In statistics, the frequency (or absolute frequency) of an event is the number of times the event occurred in an experiment or study. These frequencies are often graphically represented in histograms. The relative frequency (or empirical probability) of an event refers to the absolute frequency normalized by the total number of events. The values of all events can be plotted to produce a frequency distribution.
A histogram is a graphical representation of tabulated frequencies , shown as adjacent rectangles, erected over discrete intervals (bins), with an area equal to the frequency of the observations in the interval. The height of a rectangle is also equal to the frequency density of the interval, i.e., the frequency divided by the width of the interval. The total area of the histogram is equal to the number of data. An example of the frequency distribution of letters of the alphabet in the English language is shown in the histogram in .

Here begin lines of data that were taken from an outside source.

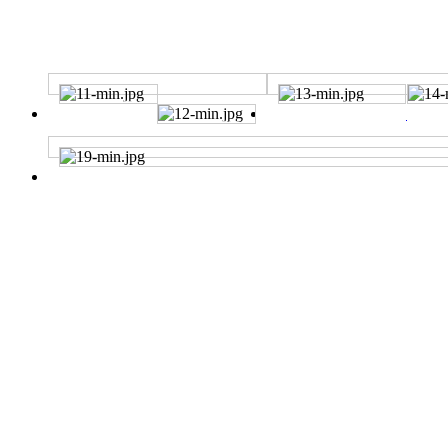
BEFORE
BEFORE
에쿠스 시트메모리폼복원
벤츠C200 시트터짐&갈라짐복원
AFTER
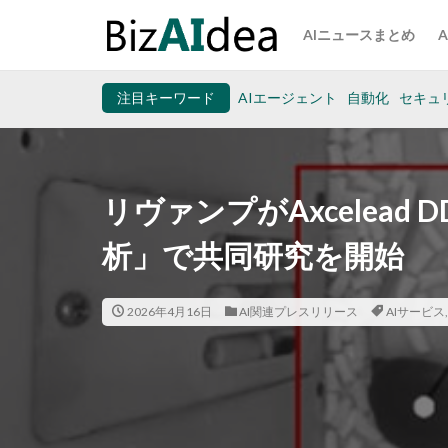
AIニュースまとめ
注目キーワード
AIエージェント
自動化
セキュ
リヴァンプがAxcelead
析」で共同研究を開始
2026年4月16日
AI関連プレスリリース
AIサービス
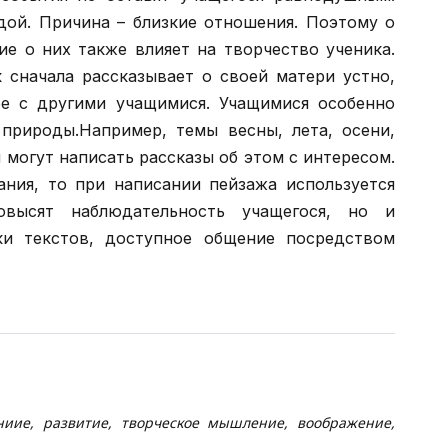
дой. Причина – близкие отношения. Поэтому о
ие о них также влияет на творчество ученика.
к сначала рассказывает о своей матери устно,
ое с другими учащимися. Учащимися особенно
 природы.Например, темы весны, лета, осени,
 могут написать рассказы об этом с интересом.
ания, то при написании пейзажа используется
высят наблюдательность учащегося, но и
и текстов, доступное общение посредством
ниие, развитие, творческое мышление, воображение,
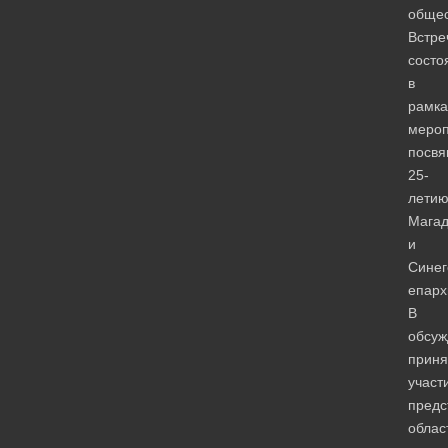
общес
Встре
состо
в
рамка
мероп
посв
25-
лети
Магад
и
Синег
епарх
В
обсуж
приня
участ
предс
облас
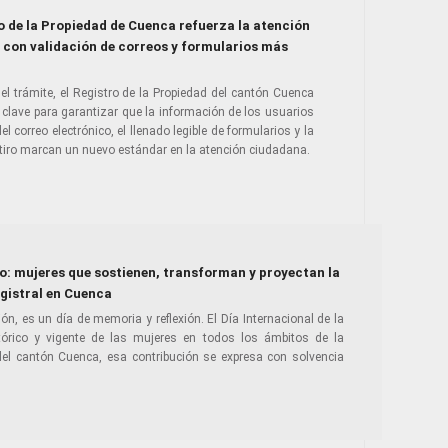
ro de la Propiedad de Cuenca refuerza la atención
o con validación de correos y formularios más
del trámite, el Registro de la Propiedad del cantón Cuenca
clave para garantizar que la información de los usuarios
el correo electrónico, el llenado legible de formularios y la
etiro marcan un nuevo estándar en la atención ciudadana.
o: mujeres que sostienen, transforman y proyectan la
egistral en Cuenca
n, es un día de memoria y reflexión. El Día Internacional de la
tórico y vigente de las mujeres en todos los ámbitos de la
del cantón Cuenca, esa contribución se expresa con solvencia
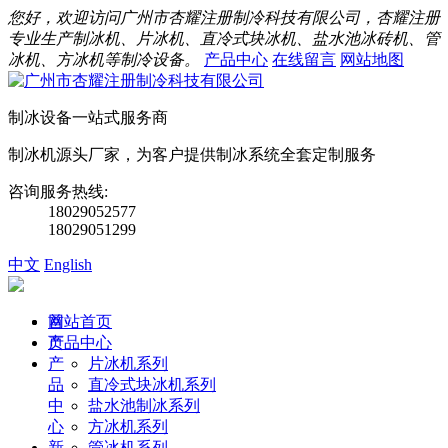
您好，欢迎访问广州市杏耀注册制冷科技有限公司，杏耀注册
专业生产制冰机、片冰机、直冷式块冰机、盐水池冰砖机、管
冰机、方冰机等制冷设备。
产品中心
在线留言
网站地图
制冰设备一站式服务商
制冰机源头厂家，为客户提供制冰系统全套定制服务
咨询服务热线:
18029052577
18029051299
中文
English
首
网站首页
页
产品中心
产
片冰机系列
品
直冷式块冰机系列
中
盐水池制冰系列
心
方冰机系列
新
管冰机系列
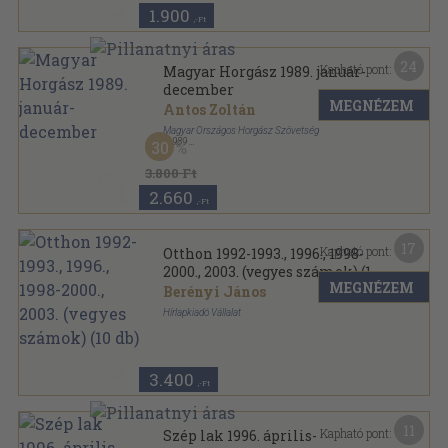
1.900
,-Ft
24
Kapható pont:
Magyar Horgász 1989. január-
december
MEGNÉZEM
Antos Zoltán
Magyar Országos Horgász Szövetség
,
1989
30
Könyvkötői kötés
,
360
oldal
Magyar Horgász sorozat
3.800 Ft
2.660
,-Ft
17
Kapható pont:
Otthon 1992-1993., 1996., 1998-
2000., 2003. (vegyes számok) (10
MEGNÉZEM
db)
Berényi János
Hírlapkiadó Vállalat
Tűzött kötés
,
700
oldal
Otthon sorozat
3.400
,-Ft
11
Kapható pont:
Szép lak 1996. április-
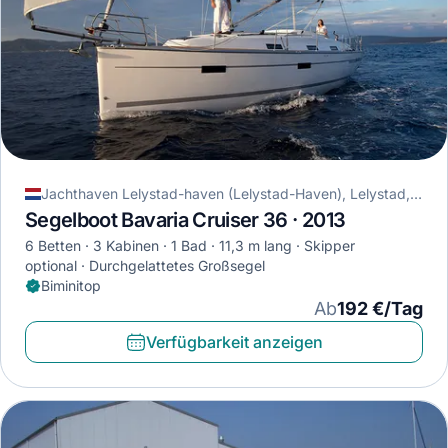
Jachthaven Lelystad-haven (Lelystad-Haven), Lelystad, Niederlande
Segelboot Bavaria Cruiser 36 · 2013
6 Betten
3 Kabinen
1 Bad
11,3 m lang
Skipper
optional
Durchgelattetes Großsegel
Biminitop
Ab
192 €/Tag
Verfügbarkeit anzeigen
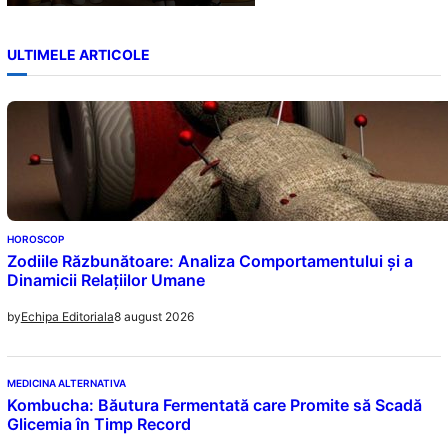
ULTIMELE ARTICOLE
HOROSCOP
Zodiile Răzbunătoare: Analiza Comportamentului și a
Dinamicii Relațiilor Umane
8 august 2026
by
Echipa Editoriala
MEDICINA ALTERNATIVA
Kombucha: Băutura Fermentată care Promite să Scadă
Glicemia în Timp Record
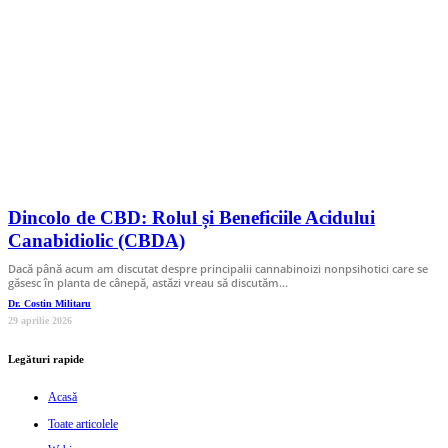
Dincolo de CBD: Rolul și Beneficiile Acidului
Canabidiolic (CBDA)
Dacă până acum am discutat despre principalii cannabinoizi nonpsihotici care se
găsesc în planta de cânepă, astăzi vreau să discutăm…
Dr. Costin Militaru
29 aprilie 2026
Legături rapide
Acasă
Toate articolele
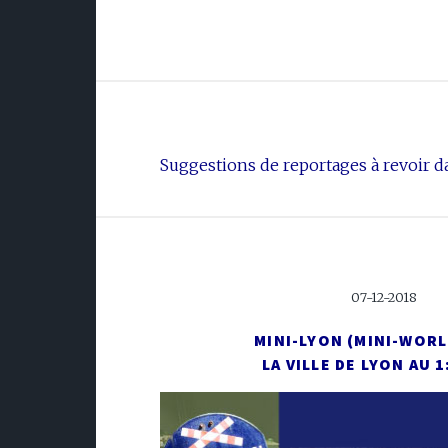
Suggestions de reportages à revoir da
07-12-2018
MINI-LYON (MINI-WORL
LA VILLE DE LYON AU 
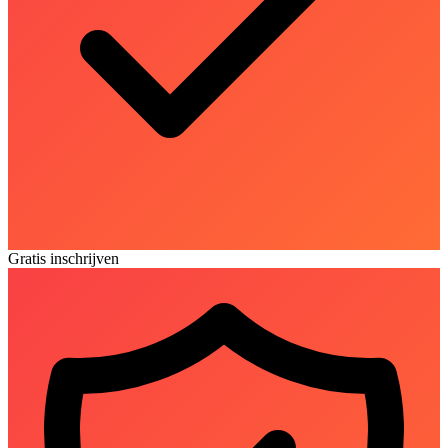
Gratis inschrijven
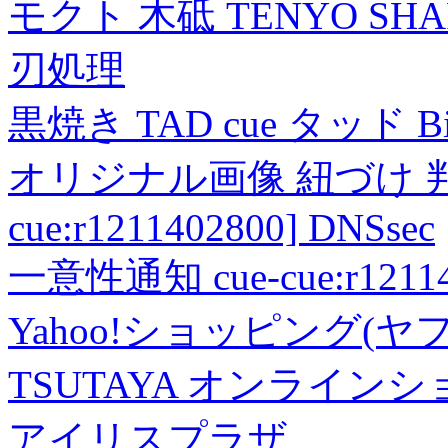
モクト 木砥 TENYO SH
刃処理
黒焼き TAD cue タッド 
オリジナル画像 紐づけ 判定
cue:r1211402800] DNSsec
一意性通知 cue-cue:r1211402
Yahoo!ショッピング(ヤ
TSUTAYA オンライン
アイリスプラザ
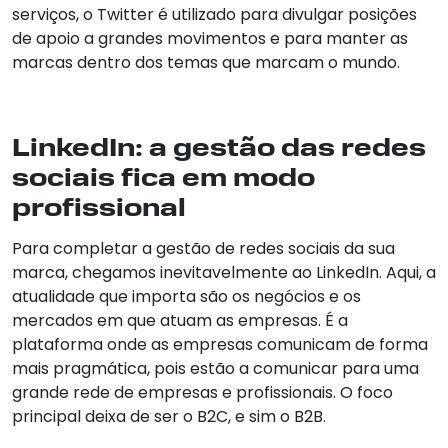
serviços, o Twitter é utilizado para divulgar posições
de apoio a grandes movimentos e para manter as
marcas dentro dos temas que marcam o mundo.
LinkedIn: a gestão das redes
sociais fica em modo
profissional
Para completar a gestão de redes sociais da sua
marca, chegamos inevitavelmente ao LinkedIn. Aqui, a
atualidade que importa são os negócios e os
mercados em que atuam as empresas. É a
plataforma onde as empresas comunicam de forma
mais pragmática, pois estão a comunicar para uma
grande rede de empresas e profissionais. O foco
principal deixa de ser o B2C, e sim o B2B.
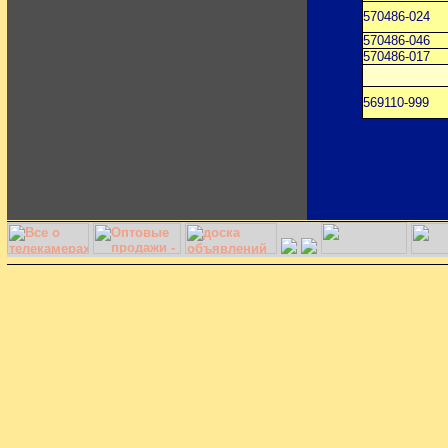
570486-024
570486-046
570486-017
569110-999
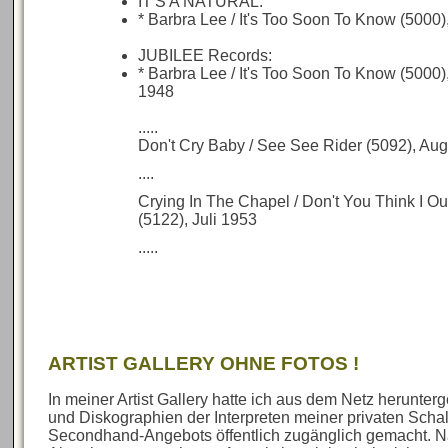
IT'S A NATURAL:
* Barbra Lee / It's Too Soon To Know (5000)
JUBILEE Records:
* Barbra Lee / It's Too Soon To Know (5000)
1948
.....
Don't Cry Baby / See See Rider (5092), Au
....
Crying In The Chapel / Don't You Think I O
(5122), Juli 1953
.....
ARTIST GALLERY OHNE FOTOS !
In meiner Artist Gallery hatte ich aus dem Netz herunte
und Diskographien der Interpreten meiner privaten Sch
Secondhand-Angebots öffentlich zugänglich gemacht. N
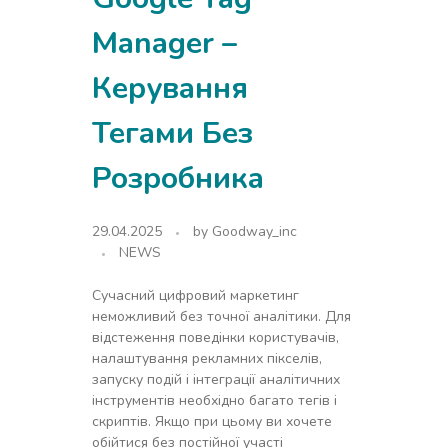
Manager –
Керування
Тегами Без
Розробника
29.04.2025
by
Goodway_inc
NEWS
Сучасний цифровий маркетинг
неможливий без точної аналітики. Для
відстеження поведінки користувачів,
налаштування рекламних пікселів,
запуску подій і інтеграції аналітичних
інструментів необхідно багато тегів і
скриптів. Якщо при цьому ви хочете
обійтися без постійної участі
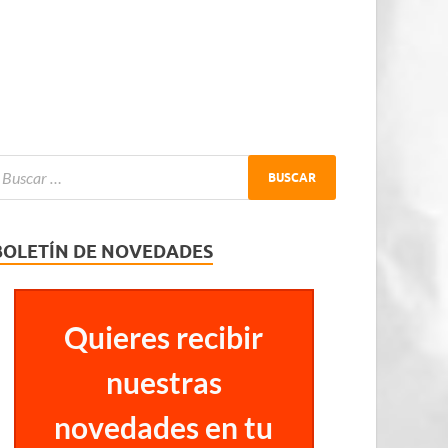
BOLETÍN DE NOVEDADES
Quieres recibir
nuestras
novedades en tu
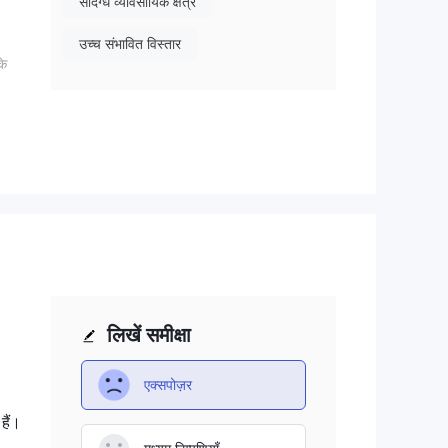
संदिग्ध व्यावसायिक क्षेत्र
उच्च संभावित विस्तार
के
 अधिक
लिखें समीक्षा
एक्सपोज़र
हैं।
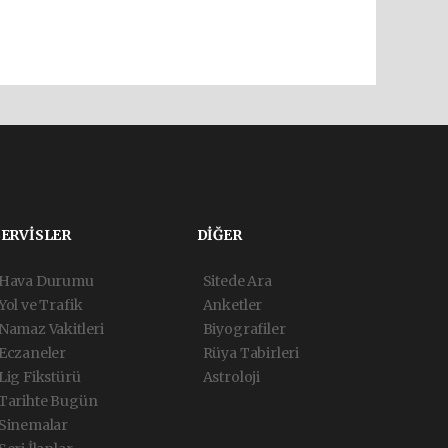
SERVİSLER
DİĞER
Hava Durumu
Sitede Ara
Yol ve Trafik
Anketler
Namaz Vakitleri
Biyografiler
Eczaneler
Rüya Tabirleri
Lig Fikstürü
Astroloji
Tarihte Bugün
Sinemalar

Letter frequency in the English language
A typical distribution of letters in English language text.
A histogram may also be normalized displaying relative frequencies. It then shows the proportion of cases that fall into each of several categories, with the total area equaling 1. The categories are usually specified as consecutive, non-overlapping intervals of a variable. The categories (intervals) must be adjacent, and often are chosen to be of the same size. The rectangles of a histogram are drawn so that they touch each other to indicate that the original variable is continuous.
There is no "best" number of bins, and different bin sizes can reveal different features of the data. Some theoreticians have attempted to determine an optimal number of bins, but these methods generally make strong assumptions about the shape of the distribution. Depending on the actual data distribution and the goals of the analysis, different bin widths may be appropriate, so experimentation is usually needed to determine an appropriate width.